> [Job]:
Could you repeat exactly the lines below, from the line containing "X009500Y014000D03*" through the last one, both included, while leaving out any pictures?

> [The records]:

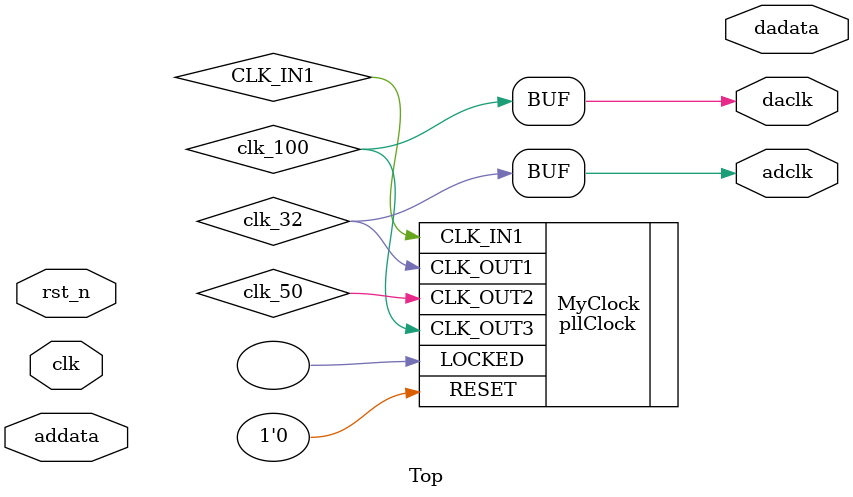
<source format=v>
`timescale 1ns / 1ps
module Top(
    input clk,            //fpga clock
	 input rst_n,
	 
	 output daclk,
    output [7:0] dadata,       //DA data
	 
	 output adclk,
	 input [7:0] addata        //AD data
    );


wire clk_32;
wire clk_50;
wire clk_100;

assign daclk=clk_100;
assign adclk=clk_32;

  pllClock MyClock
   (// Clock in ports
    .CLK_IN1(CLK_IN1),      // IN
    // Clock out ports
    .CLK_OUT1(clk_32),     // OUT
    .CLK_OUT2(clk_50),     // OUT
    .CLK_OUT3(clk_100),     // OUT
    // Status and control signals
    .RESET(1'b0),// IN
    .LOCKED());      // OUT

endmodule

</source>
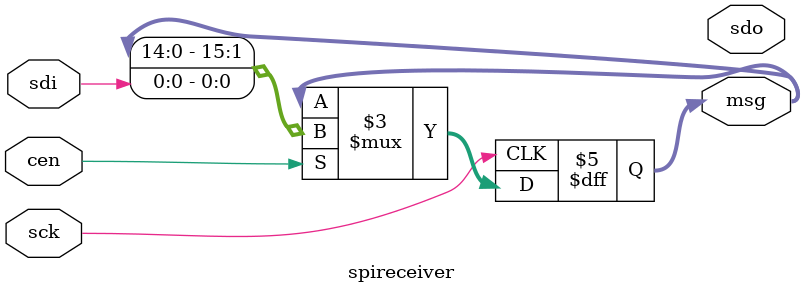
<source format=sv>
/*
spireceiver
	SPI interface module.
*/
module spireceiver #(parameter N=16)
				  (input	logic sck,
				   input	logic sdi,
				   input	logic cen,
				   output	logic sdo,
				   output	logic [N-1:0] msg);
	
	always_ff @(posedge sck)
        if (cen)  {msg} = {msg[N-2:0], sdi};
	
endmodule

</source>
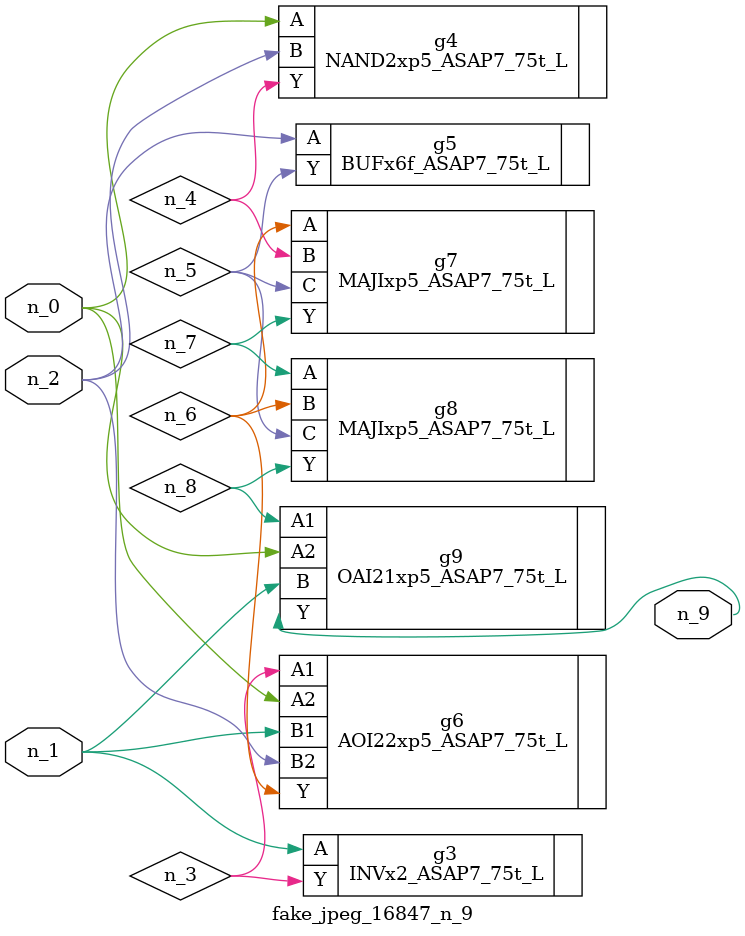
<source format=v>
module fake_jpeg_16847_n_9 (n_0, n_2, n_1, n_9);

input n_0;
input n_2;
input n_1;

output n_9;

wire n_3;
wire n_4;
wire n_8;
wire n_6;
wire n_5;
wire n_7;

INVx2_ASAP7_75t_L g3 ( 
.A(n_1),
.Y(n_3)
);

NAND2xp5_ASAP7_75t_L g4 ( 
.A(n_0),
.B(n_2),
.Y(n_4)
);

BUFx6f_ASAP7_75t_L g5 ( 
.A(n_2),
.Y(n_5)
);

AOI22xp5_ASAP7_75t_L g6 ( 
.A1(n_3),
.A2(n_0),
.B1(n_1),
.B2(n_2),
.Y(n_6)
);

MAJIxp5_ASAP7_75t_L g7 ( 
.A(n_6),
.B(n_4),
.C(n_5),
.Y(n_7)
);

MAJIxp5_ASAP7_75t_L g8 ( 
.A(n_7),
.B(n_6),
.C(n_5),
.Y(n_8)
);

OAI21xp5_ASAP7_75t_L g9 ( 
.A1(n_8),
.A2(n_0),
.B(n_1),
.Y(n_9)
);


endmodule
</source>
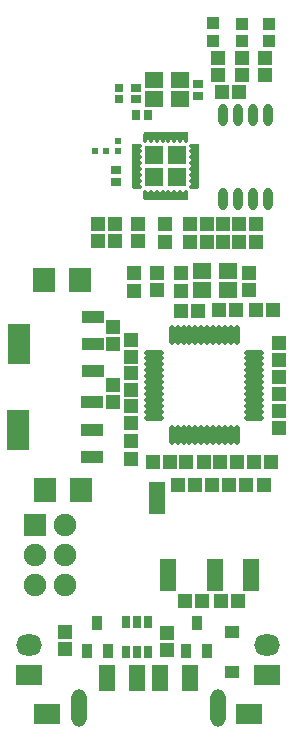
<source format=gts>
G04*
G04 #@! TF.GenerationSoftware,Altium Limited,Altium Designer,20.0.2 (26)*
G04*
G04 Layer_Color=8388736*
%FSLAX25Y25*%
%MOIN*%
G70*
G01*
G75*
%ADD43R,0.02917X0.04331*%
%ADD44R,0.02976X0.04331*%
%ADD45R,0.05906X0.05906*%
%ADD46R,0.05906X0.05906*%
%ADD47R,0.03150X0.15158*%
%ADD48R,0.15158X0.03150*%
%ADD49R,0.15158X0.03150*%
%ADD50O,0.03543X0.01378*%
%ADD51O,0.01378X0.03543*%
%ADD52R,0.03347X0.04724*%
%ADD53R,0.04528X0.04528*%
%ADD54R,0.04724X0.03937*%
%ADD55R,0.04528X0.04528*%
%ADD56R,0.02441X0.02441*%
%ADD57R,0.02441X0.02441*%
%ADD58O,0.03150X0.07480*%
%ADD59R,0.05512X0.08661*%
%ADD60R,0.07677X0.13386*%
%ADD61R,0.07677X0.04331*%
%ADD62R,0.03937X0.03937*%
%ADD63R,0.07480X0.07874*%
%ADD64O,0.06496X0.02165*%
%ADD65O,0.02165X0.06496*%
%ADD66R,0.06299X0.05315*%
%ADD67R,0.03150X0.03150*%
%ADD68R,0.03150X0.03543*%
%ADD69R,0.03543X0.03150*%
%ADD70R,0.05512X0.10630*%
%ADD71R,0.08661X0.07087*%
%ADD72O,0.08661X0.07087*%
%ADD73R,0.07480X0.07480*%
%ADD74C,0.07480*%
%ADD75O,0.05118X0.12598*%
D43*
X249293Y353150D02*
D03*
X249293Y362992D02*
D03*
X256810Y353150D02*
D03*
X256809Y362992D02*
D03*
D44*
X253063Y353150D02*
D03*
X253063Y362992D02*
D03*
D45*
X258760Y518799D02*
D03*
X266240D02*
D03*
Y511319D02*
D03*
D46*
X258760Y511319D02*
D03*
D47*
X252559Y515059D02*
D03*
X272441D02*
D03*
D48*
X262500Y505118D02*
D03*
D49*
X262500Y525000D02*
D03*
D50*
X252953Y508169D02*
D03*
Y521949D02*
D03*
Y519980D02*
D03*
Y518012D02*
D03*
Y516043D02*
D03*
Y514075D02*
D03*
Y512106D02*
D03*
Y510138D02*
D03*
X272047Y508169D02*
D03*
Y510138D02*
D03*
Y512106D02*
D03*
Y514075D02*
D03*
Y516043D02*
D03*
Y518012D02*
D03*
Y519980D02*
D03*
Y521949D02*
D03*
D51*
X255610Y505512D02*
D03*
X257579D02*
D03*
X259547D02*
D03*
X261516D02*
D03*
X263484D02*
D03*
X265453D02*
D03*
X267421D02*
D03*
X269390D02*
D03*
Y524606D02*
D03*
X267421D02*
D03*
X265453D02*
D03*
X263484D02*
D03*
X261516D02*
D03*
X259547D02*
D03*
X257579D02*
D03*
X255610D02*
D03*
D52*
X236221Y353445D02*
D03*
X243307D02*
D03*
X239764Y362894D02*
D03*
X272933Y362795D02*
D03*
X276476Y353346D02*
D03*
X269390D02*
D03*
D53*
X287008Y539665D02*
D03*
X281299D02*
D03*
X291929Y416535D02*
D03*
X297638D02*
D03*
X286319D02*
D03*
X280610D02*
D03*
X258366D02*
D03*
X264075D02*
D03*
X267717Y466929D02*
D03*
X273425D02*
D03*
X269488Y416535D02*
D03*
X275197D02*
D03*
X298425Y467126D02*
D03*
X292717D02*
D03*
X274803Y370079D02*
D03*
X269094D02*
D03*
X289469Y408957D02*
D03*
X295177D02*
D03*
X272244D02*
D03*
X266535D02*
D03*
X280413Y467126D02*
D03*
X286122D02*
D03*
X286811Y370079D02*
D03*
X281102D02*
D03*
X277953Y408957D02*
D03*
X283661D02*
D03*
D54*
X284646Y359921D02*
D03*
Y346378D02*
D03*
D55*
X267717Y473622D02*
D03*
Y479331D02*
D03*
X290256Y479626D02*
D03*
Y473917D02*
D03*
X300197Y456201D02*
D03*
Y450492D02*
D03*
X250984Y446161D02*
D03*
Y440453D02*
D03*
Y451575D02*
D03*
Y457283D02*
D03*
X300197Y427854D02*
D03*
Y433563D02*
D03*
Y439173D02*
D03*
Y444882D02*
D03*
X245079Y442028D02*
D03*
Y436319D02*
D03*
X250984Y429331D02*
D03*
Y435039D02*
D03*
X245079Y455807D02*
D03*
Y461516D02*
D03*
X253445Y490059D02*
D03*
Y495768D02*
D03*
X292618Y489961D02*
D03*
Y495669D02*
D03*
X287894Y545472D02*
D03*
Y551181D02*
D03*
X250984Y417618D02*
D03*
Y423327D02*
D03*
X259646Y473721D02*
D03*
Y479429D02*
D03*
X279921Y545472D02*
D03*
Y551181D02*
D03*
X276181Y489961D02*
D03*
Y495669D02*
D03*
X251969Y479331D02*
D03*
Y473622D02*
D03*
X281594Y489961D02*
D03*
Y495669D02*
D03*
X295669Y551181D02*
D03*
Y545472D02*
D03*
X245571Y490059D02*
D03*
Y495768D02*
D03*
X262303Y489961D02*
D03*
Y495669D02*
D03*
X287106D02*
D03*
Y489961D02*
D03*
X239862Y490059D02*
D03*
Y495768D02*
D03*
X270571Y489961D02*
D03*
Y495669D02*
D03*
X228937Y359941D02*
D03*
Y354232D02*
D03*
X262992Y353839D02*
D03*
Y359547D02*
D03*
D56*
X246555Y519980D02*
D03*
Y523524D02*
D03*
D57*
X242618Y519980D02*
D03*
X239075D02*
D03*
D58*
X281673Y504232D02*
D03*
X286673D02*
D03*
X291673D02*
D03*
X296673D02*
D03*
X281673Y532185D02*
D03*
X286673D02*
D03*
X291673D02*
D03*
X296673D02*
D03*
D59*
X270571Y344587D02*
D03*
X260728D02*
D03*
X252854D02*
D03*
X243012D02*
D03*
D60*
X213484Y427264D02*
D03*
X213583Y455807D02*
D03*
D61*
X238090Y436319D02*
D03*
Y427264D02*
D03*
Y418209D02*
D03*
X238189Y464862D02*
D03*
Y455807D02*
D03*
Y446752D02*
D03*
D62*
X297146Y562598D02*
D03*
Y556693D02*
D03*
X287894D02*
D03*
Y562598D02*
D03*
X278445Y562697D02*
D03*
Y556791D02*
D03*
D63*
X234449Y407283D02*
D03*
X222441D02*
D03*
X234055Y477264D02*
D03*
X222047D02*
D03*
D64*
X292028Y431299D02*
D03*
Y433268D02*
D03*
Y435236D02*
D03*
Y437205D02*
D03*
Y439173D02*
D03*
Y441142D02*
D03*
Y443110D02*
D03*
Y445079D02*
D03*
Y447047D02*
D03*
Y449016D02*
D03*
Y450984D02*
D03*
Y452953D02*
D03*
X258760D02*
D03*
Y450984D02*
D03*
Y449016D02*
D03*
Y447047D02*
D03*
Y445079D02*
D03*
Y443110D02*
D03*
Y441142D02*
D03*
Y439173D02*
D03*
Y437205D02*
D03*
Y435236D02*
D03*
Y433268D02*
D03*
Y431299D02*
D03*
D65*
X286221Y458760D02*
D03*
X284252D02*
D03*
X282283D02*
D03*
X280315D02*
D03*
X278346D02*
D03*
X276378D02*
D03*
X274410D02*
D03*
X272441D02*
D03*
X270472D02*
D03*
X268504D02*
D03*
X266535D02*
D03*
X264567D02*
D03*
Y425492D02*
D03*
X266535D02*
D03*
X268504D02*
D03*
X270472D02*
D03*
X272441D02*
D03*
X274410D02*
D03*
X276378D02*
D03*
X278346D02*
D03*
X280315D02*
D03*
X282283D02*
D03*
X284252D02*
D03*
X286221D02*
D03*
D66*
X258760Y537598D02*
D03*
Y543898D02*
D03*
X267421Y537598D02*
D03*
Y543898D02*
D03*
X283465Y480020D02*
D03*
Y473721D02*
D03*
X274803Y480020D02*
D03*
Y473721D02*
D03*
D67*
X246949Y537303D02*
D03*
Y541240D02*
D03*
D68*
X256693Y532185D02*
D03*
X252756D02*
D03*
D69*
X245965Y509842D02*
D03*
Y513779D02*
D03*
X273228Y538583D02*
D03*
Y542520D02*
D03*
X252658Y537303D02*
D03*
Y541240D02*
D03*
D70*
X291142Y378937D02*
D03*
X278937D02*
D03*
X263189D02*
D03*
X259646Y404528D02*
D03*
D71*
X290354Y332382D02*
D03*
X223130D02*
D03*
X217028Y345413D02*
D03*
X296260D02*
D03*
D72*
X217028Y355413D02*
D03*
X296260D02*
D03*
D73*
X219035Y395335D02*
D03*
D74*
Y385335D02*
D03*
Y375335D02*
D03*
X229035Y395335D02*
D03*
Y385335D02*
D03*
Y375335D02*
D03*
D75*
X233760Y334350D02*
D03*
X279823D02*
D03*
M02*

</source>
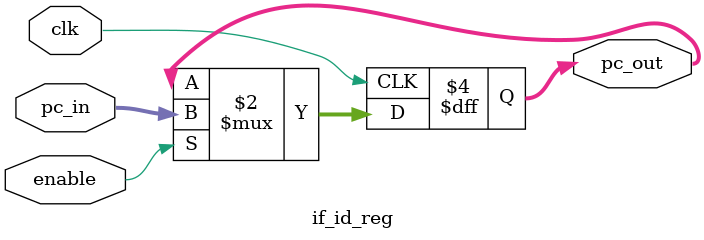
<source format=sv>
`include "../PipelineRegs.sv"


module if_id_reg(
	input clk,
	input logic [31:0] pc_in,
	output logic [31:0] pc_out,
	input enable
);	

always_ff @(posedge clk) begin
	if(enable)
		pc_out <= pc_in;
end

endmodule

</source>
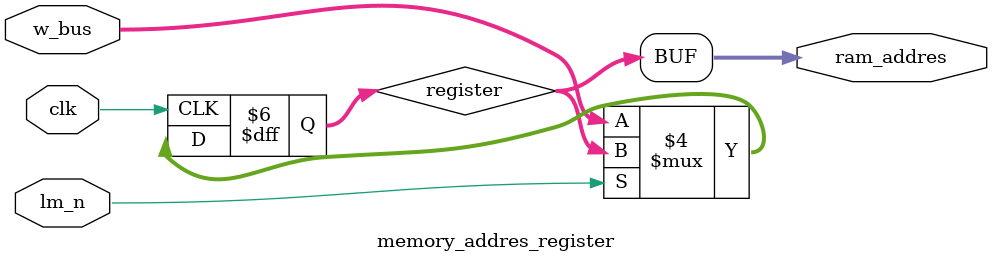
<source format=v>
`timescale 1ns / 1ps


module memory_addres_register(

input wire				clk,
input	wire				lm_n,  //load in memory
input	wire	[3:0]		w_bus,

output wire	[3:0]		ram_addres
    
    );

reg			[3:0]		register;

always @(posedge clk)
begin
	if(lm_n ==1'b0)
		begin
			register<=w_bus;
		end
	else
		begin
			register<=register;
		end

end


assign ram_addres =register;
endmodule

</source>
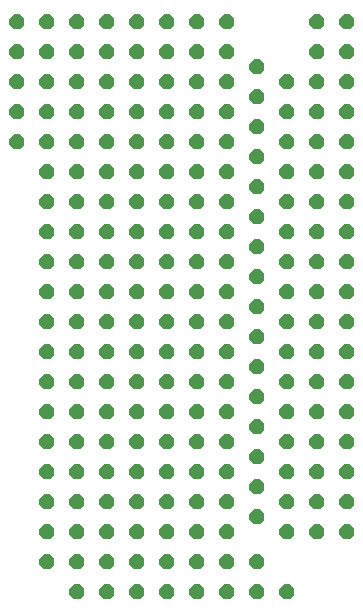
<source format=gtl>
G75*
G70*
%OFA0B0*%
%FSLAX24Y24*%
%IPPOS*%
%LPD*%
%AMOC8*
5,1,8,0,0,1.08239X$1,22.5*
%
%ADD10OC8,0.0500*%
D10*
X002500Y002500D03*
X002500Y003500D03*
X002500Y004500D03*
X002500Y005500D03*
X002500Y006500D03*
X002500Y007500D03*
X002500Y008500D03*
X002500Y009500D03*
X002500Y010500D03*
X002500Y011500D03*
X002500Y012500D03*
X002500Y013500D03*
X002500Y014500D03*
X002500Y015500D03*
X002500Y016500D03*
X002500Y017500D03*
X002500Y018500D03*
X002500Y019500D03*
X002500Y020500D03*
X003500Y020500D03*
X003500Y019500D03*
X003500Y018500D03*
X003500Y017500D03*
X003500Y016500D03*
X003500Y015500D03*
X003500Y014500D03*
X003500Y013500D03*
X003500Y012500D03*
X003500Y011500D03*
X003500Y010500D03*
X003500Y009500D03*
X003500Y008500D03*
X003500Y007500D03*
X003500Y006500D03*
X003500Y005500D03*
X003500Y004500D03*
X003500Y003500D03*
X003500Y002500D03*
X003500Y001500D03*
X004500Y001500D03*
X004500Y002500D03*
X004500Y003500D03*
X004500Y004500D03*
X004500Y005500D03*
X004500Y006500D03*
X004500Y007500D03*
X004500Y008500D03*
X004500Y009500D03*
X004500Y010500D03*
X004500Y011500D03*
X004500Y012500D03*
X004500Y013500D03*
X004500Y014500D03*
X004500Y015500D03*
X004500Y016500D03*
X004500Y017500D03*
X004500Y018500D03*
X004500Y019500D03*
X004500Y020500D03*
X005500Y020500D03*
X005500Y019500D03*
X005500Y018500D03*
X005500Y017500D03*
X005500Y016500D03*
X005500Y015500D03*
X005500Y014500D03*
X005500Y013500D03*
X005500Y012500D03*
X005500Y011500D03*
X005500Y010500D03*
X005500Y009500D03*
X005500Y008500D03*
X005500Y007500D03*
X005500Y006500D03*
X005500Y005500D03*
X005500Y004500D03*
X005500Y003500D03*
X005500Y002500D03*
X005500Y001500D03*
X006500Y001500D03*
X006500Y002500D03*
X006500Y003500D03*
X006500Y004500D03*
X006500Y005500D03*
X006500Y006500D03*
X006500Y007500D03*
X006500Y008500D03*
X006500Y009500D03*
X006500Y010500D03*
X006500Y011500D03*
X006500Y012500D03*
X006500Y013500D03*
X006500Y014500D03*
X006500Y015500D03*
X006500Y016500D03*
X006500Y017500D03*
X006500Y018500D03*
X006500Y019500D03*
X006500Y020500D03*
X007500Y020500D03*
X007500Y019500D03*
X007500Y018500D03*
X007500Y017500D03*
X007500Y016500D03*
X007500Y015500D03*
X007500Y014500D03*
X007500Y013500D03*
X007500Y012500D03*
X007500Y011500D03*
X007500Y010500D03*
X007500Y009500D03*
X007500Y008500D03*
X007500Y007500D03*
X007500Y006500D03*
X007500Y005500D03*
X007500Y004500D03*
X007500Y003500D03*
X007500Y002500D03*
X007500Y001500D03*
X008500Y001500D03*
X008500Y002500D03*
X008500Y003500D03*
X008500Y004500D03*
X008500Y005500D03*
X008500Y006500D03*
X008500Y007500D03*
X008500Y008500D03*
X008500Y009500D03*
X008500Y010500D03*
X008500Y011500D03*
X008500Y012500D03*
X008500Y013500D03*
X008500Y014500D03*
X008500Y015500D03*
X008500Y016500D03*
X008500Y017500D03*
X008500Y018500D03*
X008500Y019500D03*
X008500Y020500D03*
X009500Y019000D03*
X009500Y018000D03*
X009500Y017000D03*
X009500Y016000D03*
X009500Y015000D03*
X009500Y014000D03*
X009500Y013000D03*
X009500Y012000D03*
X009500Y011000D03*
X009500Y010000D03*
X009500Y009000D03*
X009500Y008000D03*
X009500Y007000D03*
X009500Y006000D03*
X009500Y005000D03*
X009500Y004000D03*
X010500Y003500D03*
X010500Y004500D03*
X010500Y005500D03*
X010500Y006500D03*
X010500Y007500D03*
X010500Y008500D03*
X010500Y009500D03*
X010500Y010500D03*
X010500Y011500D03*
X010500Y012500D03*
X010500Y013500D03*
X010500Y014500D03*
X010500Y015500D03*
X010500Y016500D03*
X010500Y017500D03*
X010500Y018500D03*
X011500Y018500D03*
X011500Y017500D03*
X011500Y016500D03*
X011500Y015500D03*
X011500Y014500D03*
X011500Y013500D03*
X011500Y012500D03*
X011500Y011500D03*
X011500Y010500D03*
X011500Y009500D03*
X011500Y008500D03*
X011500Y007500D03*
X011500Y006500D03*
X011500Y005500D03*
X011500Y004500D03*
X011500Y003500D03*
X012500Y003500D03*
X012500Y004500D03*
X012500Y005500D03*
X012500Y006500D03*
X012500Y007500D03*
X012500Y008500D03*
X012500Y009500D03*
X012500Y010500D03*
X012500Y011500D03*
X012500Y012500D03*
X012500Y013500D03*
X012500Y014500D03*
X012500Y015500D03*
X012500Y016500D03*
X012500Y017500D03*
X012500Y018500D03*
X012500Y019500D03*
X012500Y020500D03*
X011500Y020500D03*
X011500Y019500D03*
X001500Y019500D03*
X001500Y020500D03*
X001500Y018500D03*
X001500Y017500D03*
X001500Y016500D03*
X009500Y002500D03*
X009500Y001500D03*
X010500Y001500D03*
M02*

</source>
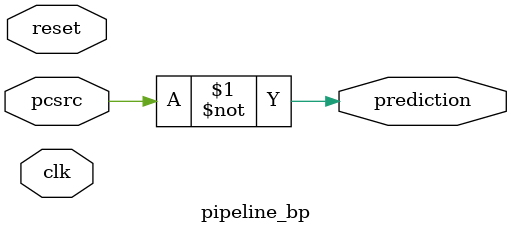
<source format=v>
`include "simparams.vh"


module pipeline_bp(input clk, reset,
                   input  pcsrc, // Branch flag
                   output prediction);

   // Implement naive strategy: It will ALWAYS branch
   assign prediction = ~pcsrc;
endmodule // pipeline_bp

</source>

> [Written reply]:
X009500Y014000D03*
X009500Y013000D03*
X009500Y012000D03*
X009500Y011000D03*
X009500Y010000D03*
X009500Y009000D03*
X009500Y008000D03*
X009500Y007000D03*
X009500Y006000D03*
X009500Y005000D03*
X009500Y004000D03*
X010500Y003500D03*
X010500Y004500D03*
X010500Y005500D03*
X010500Y006500D03*
X010500Y007500D03*
X010500Y008500D03*
X010500Y009500D03*
X010500Y010500D03*
X010500Y011500D03*
X010500Y012500D03*
X010500Y013500D03*
X010500Y014500D03*
X010500Y015500D03*
X010500Y016500D03*
X010500Y017500D03*
X010500Y018500D03*
X011500Y018500D03*
X011500Y017500D03*
X011500Y016500D03*
X011500Y015500D03*
X011500Y014500D03*
X011500Y013500D03*
X011500Y012500D03*
X011500Y011500D03*
X011500Y010500D03*
X011500Y009500D03*
X011500Y008500D03*
X011500Y007500D03*
X011500Y006500D03*
X011500Y005500D03*
X011500Y004500D03*
X011500Y003500D03*
X012500Y003500D03*
X012500Y004500D03*
X012500Y005500D03*
X012500Y006500D03*
X012500Y007500D03*
X012500Y008500D03*
X012500Y009500D03*
X012500Y010500D03*
X012500Y011500D03*
X012500Y012500D03*
X012500Y013500D03*
X012500Y014500D03*
X012500Y015500D03*
X012500Y016500D03*
X012500Y017500D03*
X012500Y018500D03*
X012500Y019500D03*
X012500Y020500D03*
X011500Y020500D03*
X011500Y019500D03*
X001500Y019500D03*
X001500Y020500D03*
X001500Y018500D03*
X001500Y017500D03*
X001500Y016500D03*
X009500Y002500D03*
X009500Y001500D03*
X010500Y001500D03*
M02*

</source>
<source format=v>
`include "simparams.vh"


module pipeline_bp(input clk, reset,
                   input  pcsrc, // Branch flag
                   output prediction);

   // Implement naive strategy: It will ALWAYS branch
   assign prediction = ~pcsrc;
endmodule // pipeline_bp

</source>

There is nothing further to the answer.